Laboratory for Scientific Computing

Scratch data storage

Scratch/data storage

Your home directories are somewhat limited in size, and therefore cannot store the many GB of data you will generate from your simulations.

So, for storing large amounts of simulation data, or other easily regeneratable data, each server and desktop has a variable amount of "scratch-space", found under /local/data/public. You should create a subdirectory with your username inside this if you wish to store any data there.

You can access the scratch space of other computers in the group from /data/<machine-name> from any other machine. This is automagically mounted when you request it, so don't be surprised that /data/ does not contain all machine names. See the list of machines for full details of available data disks.

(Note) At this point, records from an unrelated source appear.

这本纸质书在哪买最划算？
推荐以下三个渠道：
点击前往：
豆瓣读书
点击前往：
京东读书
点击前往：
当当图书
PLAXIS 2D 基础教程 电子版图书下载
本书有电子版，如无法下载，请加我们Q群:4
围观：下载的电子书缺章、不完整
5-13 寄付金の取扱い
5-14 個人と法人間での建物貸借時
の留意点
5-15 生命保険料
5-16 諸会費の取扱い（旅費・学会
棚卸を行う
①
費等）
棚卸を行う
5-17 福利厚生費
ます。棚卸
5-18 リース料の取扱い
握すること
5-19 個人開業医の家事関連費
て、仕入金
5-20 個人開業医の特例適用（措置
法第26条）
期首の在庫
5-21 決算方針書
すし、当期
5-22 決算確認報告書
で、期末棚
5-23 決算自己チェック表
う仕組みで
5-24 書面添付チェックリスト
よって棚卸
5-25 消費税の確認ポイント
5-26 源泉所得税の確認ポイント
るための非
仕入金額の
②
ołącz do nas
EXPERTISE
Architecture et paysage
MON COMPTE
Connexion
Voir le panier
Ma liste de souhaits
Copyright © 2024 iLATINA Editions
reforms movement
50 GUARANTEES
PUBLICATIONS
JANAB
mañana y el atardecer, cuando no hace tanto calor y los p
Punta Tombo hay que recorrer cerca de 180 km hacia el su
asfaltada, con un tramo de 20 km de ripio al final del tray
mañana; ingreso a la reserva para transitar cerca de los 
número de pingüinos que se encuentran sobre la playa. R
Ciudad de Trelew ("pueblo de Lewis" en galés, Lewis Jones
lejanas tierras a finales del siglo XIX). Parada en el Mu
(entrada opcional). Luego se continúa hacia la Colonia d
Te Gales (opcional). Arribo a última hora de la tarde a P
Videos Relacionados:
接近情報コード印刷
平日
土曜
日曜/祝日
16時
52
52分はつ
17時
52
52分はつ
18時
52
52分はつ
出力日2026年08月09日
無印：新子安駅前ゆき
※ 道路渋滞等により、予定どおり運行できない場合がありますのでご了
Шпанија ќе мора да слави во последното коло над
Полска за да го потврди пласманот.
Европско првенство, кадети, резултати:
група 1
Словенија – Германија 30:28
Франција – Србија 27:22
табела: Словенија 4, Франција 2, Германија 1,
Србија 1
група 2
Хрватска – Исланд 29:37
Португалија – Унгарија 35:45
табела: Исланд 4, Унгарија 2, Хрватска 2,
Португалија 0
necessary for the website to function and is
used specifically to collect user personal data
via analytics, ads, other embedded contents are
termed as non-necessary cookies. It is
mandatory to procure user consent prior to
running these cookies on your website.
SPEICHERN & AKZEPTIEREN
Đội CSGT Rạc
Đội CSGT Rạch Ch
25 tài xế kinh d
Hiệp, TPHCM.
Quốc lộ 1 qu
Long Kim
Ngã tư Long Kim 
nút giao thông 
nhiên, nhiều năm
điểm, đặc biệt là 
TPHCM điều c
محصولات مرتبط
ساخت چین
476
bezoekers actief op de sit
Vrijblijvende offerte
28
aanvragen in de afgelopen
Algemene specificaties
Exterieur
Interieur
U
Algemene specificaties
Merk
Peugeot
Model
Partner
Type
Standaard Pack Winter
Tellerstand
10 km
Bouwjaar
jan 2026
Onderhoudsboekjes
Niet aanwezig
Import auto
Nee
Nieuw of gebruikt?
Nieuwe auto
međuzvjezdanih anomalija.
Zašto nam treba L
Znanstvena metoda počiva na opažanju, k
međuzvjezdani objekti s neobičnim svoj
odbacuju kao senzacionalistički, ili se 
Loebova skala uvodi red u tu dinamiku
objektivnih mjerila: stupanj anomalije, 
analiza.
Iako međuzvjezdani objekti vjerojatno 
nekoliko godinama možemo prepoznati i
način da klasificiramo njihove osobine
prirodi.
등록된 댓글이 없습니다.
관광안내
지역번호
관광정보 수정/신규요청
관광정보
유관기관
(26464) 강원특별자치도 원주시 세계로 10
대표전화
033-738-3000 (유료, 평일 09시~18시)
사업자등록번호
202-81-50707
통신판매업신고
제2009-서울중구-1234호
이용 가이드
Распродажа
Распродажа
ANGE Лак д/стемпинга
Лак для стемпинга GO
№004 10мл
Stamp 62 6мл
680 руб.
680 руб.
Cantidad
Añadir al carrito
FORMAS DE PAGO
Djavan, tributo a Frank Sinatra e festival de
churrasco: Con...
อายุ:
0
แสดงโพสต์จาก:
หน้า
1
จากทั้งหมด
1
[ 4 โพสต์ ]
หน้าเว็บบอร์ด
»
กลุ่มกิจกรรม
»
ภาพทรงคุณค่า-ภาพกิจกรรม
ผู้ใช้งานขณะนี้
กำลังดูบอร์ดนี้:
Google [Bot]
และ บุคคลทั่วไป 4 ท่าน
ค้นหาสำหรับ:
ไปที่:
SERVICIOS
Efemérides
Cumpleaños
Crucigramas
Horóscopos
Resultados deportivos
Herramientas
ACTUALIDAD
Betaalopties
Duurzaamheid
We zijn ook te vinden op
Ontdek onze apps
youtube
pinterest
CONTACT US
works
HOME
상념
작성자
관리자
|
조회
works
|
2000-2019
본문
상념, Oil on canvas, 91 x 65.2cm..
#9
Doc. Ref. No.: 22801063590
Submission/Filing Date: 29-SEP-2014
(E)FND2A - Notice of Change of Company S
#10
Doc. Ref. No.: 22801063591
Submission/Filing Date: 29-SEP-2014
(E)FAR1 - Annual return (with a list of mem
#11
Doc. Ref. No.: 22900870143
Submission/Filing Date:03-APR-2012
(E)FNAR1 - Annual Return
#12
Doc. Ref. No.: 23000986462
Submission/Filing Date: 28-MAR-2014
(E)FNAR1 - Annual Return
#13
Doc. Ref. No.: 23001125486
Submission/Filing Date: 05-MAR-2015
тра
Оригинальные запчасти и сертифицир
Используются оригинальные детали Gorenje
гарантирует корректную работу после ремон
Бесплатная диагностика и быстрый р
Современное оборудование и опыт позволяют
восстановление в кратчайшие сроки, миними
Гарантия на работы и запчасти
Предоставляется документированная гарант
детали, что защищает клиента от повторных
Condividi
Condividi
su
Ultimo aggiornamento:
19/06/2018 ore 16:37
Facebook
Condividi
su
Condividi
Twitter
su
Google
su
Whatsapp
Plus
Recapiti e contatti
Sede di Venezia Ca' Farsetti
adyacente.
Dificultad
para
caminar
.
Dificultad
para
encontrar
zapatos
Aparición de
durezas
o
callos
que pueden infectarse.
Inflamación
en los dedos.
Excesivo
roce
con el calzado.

Note that files on the scratch-space are not backed up, and therefore should only be used for data that can easily be recreated, such as simulation output. Also, the scratch-space is stored on the local computer, so that disk-access is substantially faster than to home-directories. It is usually therefore quicker to output data to scratch-space than to your home-directory, and not prone to network failures, so that long-running simulations can continue in the event of a network problem.

To determine the amount of scratch space available, use: df -h and look for either where / or /local/data is mounted.

Note that some machines have more than one data-disk, with the extra ones being labelled /local/data2 locally, and /data/hydra01-2 (for example) globally. A full list can be found if you cat /etc/auto.data.lsc or cat /eta/auto.data.csc-mphil on any machine, which shows the folder name in the first column.

Some machines also have a /scratch partition, which is usually on the same disk as the main OS, but happened to be spare space when it was installed. This is not backed up either, and is more vulnerable than the data space if the OS needs to be reinstalled. This space is therefore not made globally available.

Consideration for other users

Please consider other users when using /data space. As it is far quicker to output to the same machine that a simulation is running on, it is helpful if there is disk-space available when and where it is needed. You should therefore try to reduce the amount of data output as far as possible, or move it out of the way, or delete it as soon as possible.

In order to see the /data disk-usage on the current machine, run quota-local, which will list, for each user, the amount of disk space being used. If it becomes necessary, you may wish to encourage the users of the largest amounts of disk space to move their data elsewhere.

You can check how much space you are using on a per-directory basis by typing du -hc -d 1 ./ in any directory.

Hints on reducing disk usage

  1. Tidy up your files. Delete files that are no longer needed. Perhaps delete every other output file of a series if you have generated a lot. For example: rm "*[02468].hdf" will delete all HDF files ending in an even number.
  2. It will help if you transfer files to disks of machines that are not generally used for computation. Output during a simulation is often slow to computers other than the one you are running on, but it is much quicker to move files around once you have generated them.

For users of AMReX

  1. Delete checkpoint files you no longer need.
  2. You can use VisIt in client-server mode to access files that are on remote machines without having to transfer them to your local machine. See Visualisation for details.